The next day, serve:


So fragrant!


Bon appetit!

xo Aylin

Spicy Zucchini Aperitif

I swear there are more cats than people in Istanbul…

There is also a stray dog that follows me to work everyday. I didn’t take a picture of him, but he’s a sweetheart and circles me with love and I am thinking of taking him in as my own. The interesting thing about stray animals in Istanbul is that they all have received medical checkups/shots. Each has a tag that indicates they are disease-free and safe. Respect.

On an unrelated note, I recently made a zucchini appetizer that packed a punch.

Spicy Zucchini Aperitif


-1 zucchini, sliced
-1 tsp salt
-1-2 tsp red pepper
-1 tbsp cumin
-1/2 diced red onion
-1 tbsp olive oil


Preheat the oven to 400 degrees Fahrenheit. Smother the bottom of a baking dish with olive oil.

Cut the zucchini into slices and place on the oil-coated pan.

Next add the salt and red pepper.

And then the cumin.

Dice the red onion.

Pop in the oven for 15-20 minutes or until cooked through and crispy on the outside.

And serve!

The perfect mezze 🙂

Bon apetit!


Raw Zucchini Pasta w/ Marinara

My favorite raw dish by far is zucchini pasta. It’s just so damn fun to make. Very few people have tried zucchini in its raw state, and it’s actually quite soft and slightly sweet–not crunchy or uncomfortable to eat in the least!  Sure, it’s no white flour pasta, but it’s delicious in its own right and leaves you with a whole lot more energy than, say, macaroni and cheese.

The marinara sauce is raw in this recipe, but you could easily heat it up. The fun part about zucchini pasta is the variety of sauces you can come up with.  I’ve stuck to this marinara recipe, but will change it up slightly depending on what I have on hand. Sometimes I’ll add basil, sometimes I’ll omit the olives, etc.  Because the olives contribute saltiness to this dish, I did not add salt or pepper. You can adjust that to your liking. Have fun with it!

Raw Zucchini Pasta w/ Marinara Sauce


– 1/2 cup sun-dried tomatoes, soaked for approx 30 minutes in water
– 1/4 cup assorted black olives, pitted
– 1 large tomato (or 2 medium sized)
– Small bunch of parsley
– 1/4 cup extra-virgin olive oil
– 1/4 cup water
– 1-2 zucchinis, spiralized


Soak 1/2 cup of sun-dried tomatoes in water to soften them up.

Cut them into chunks so they will blend easily.

Assemble the olives.

Depending on how juicy your tomatoes are, you’ll need 1 or 2. My tomatoes aren’t very juicy, so I began with blending one, but later added about 1/2 of another.

Gather your chopped ingredients, including the parsley, and add them to the blender.

Pulse the mixture, adding 1/4 cup of olive oil slowly as it blends. You may need to add up to 1/4 cup of warm water to help get it going. You may also have to stop blending to toss it around so it mixes more effectively.

The sauce should be thick.

Set the sauce aside (or begin to warm it up in a saucepan if you want it hot). In the meantime, cut off the ends of the zucchini to begin spiralizing.

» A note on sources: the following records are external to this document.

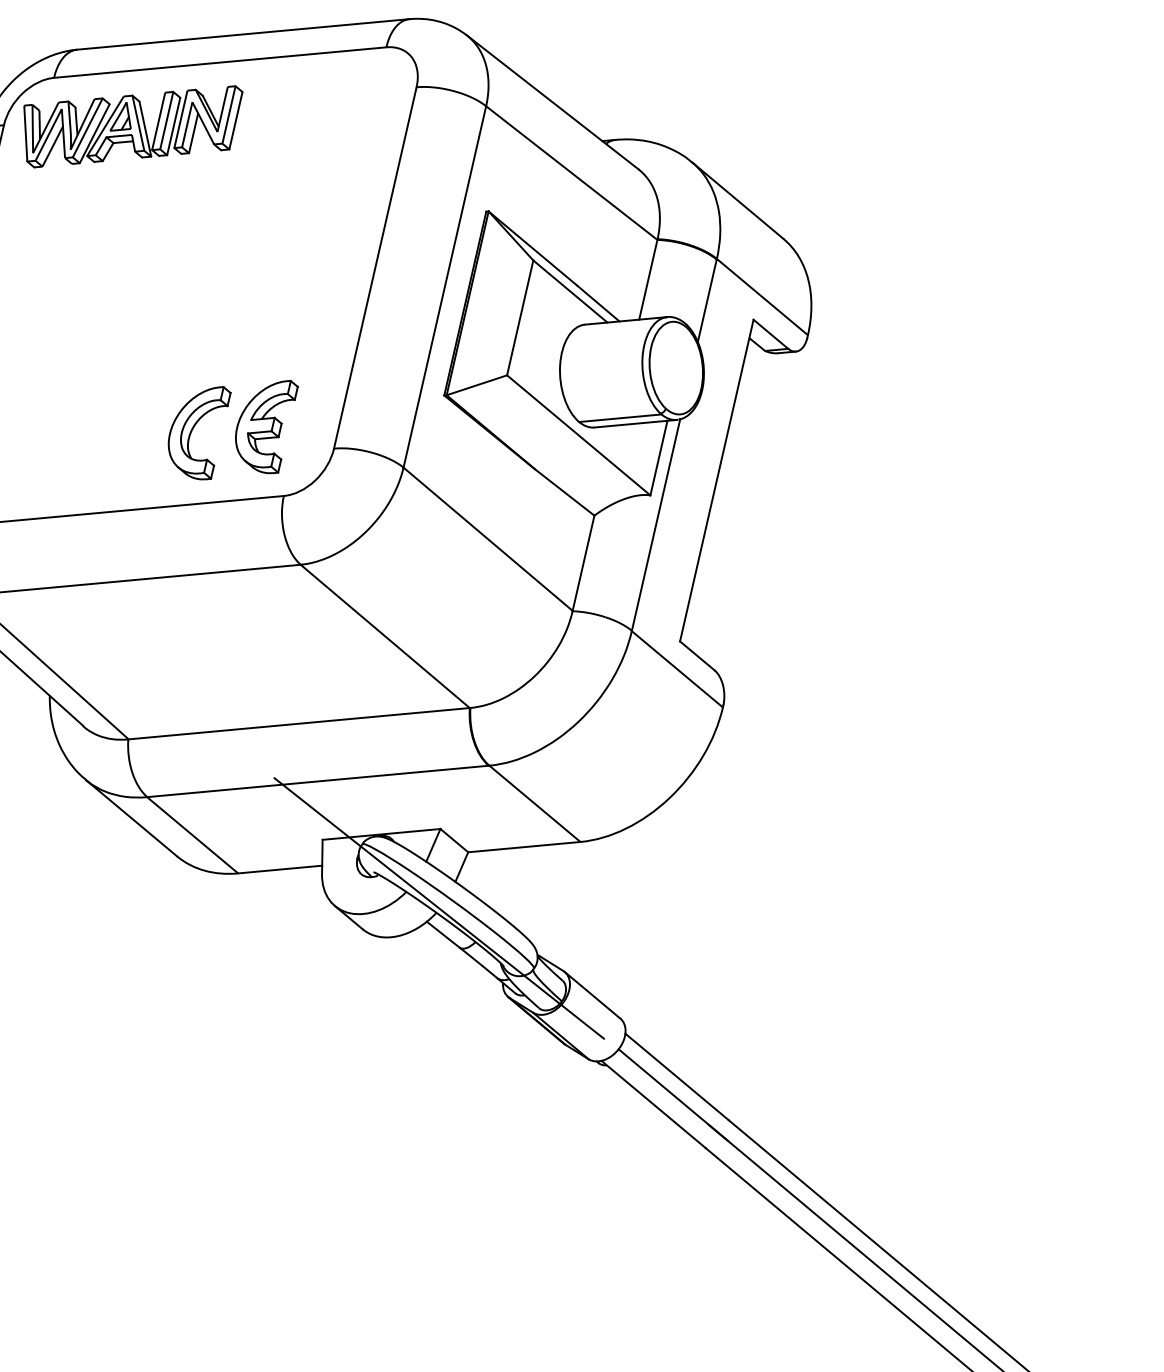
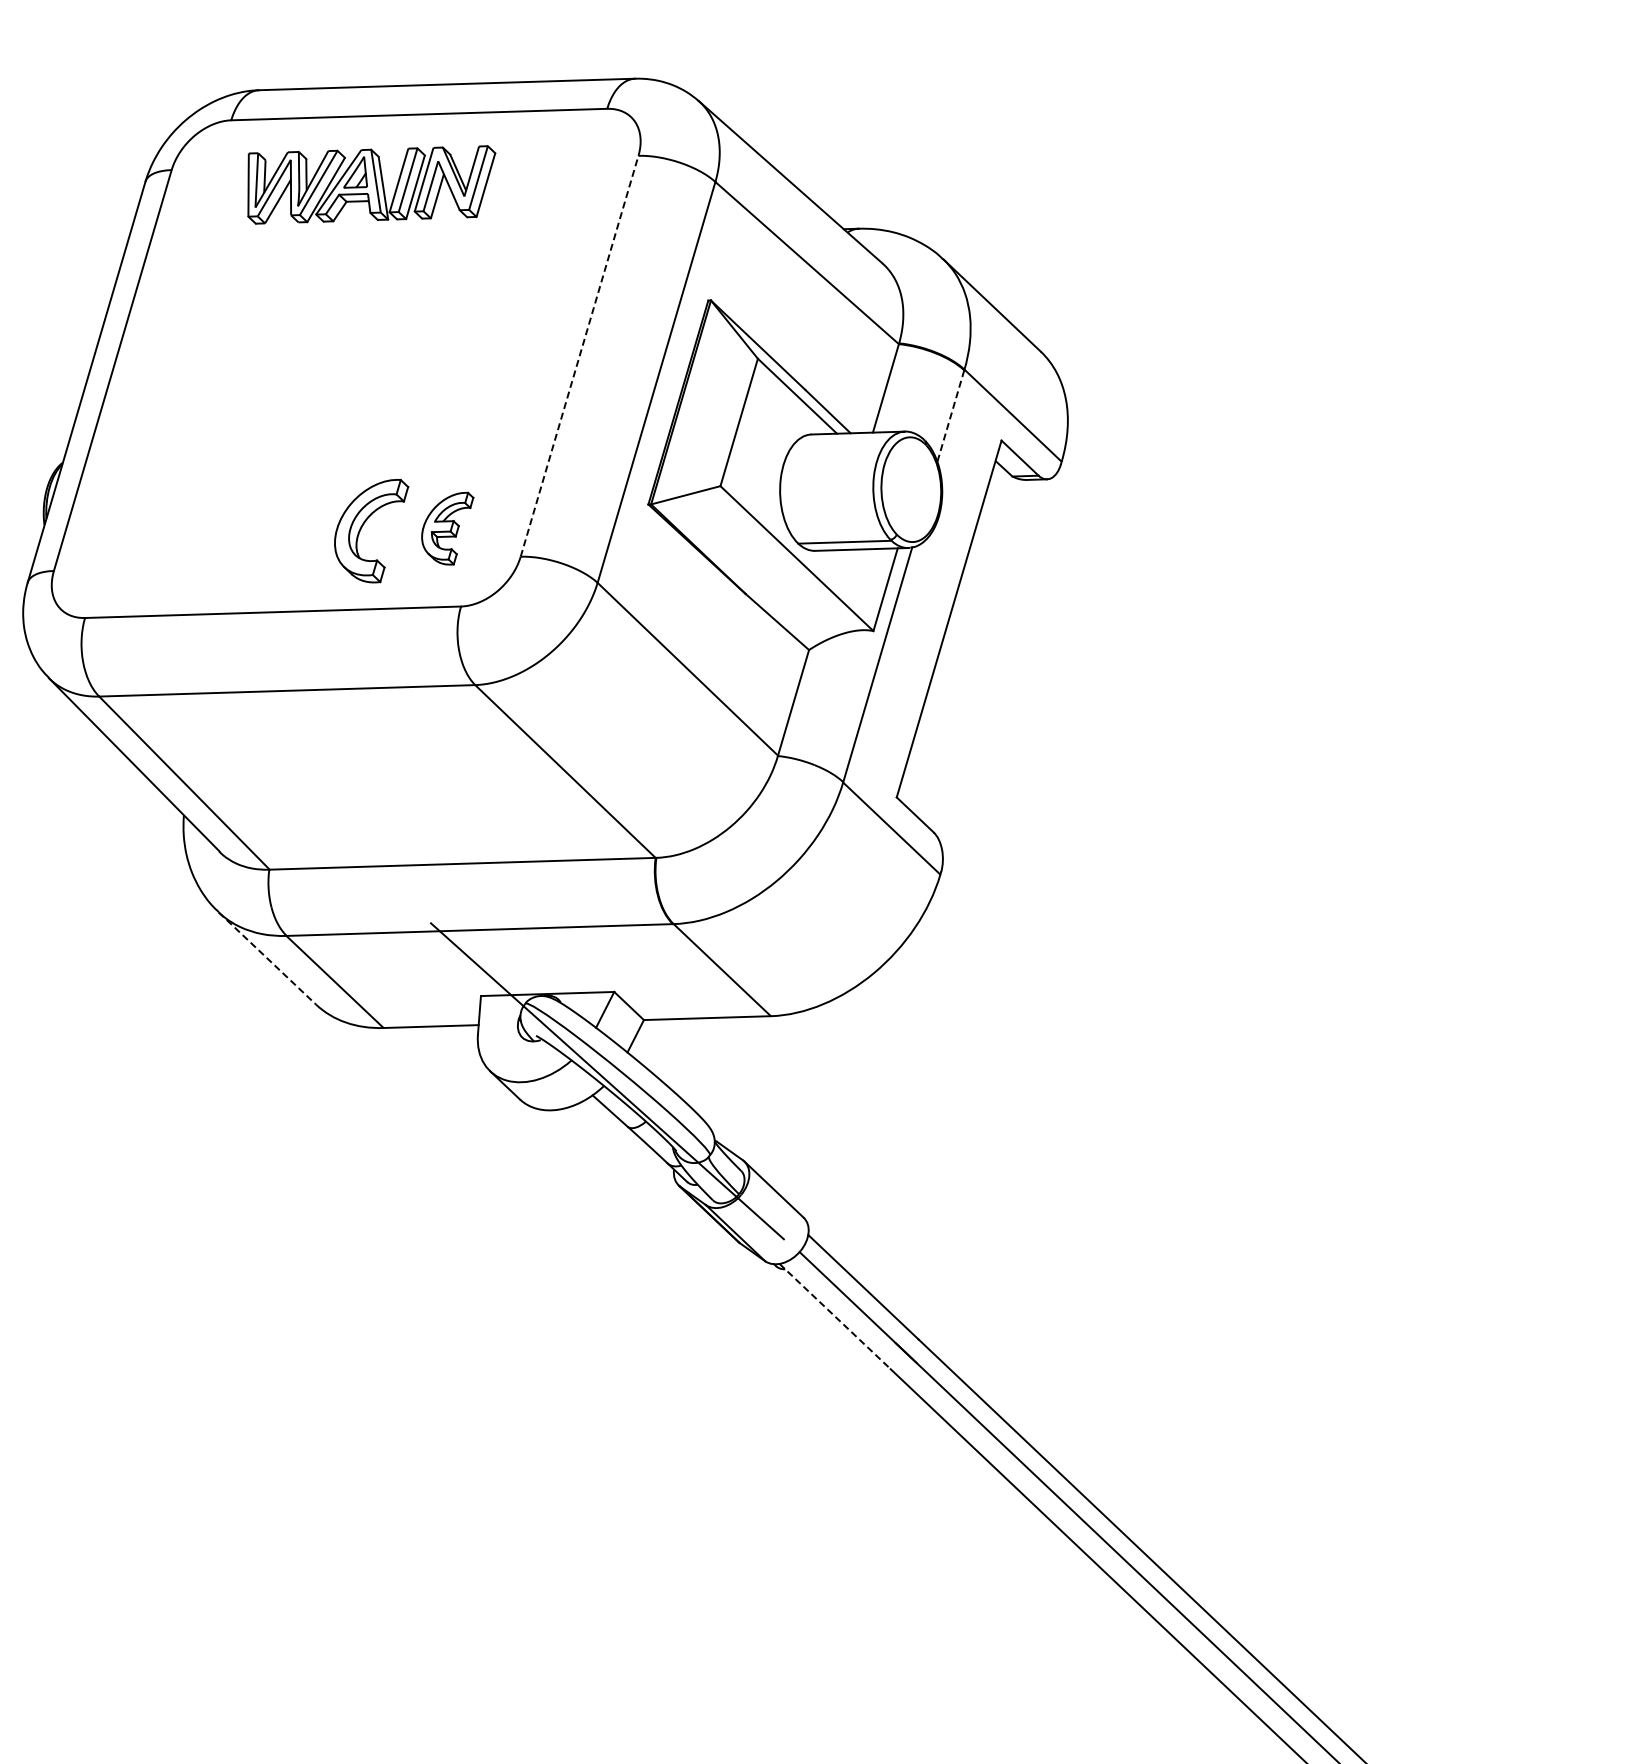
part: (134, 126) -> (371, 184), moved
line: (375, 268) -> (579, 356), solid -> dashed
line: (707, 301) -> (950, 416), solid -> dashed
part: (267, 427) -> (447, 528), size x0.7
line: (131, 818) -> (267, 958), solid -> dashed
line: (653, 1104) -> (835, 1316), solid -> dashed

See how it fits?  You simply rotate the right-hand side of this gadget so that the left-hand side pops out pasta-shaped zucchini babies!!

All that’s left of the zucchini are these mushroom-like tops. Pop them in your mouth, or let them lounge on the edge of a glass of cold water with mint leaves for an aromatic and entertaining beverage.

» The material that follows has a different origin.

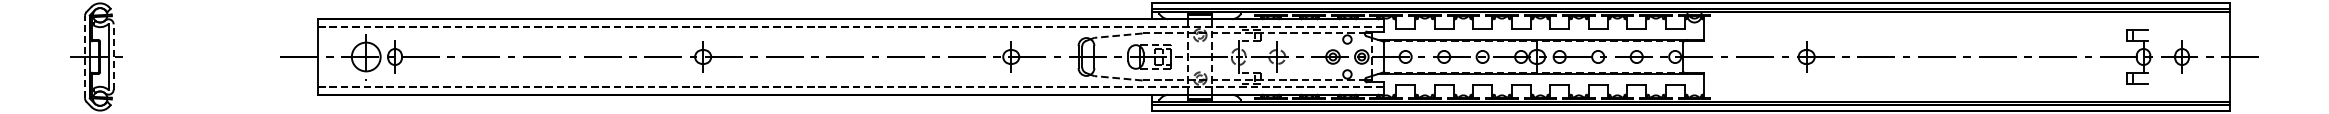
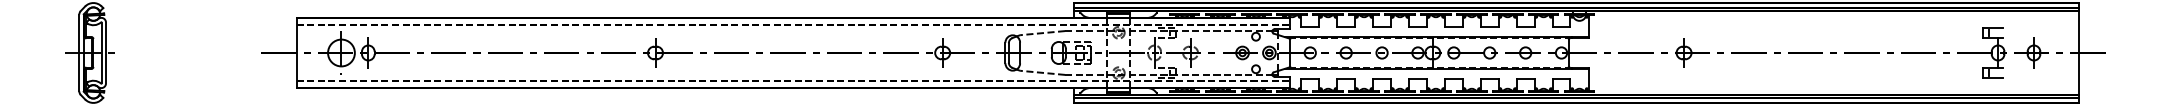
line: (85, 56) -> (79, 52), dashed -> solid
line: (113, 56) -> (105, 52), dashed -> solid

The rest of the zucchini is now pasta!

So easy to make with a spiralizer (which runs for $25, but it comes in handy and worth the buck).  Pour on the marinara…

I only spiralized one of the zucchini for this dish, because I realized I wanted more sauce than pasta tonight.  You can shave some cheese on top (unfortunately, I didn’t have any on hand).

Such a feast for the eyes and absolutely delicious.  The sauce is creamy and dense by virtue of the sun-dried tomatoes and olives, but it is not overpowered by either.  The pasta itself is light, easy to chew, and complements the sauce perfectly.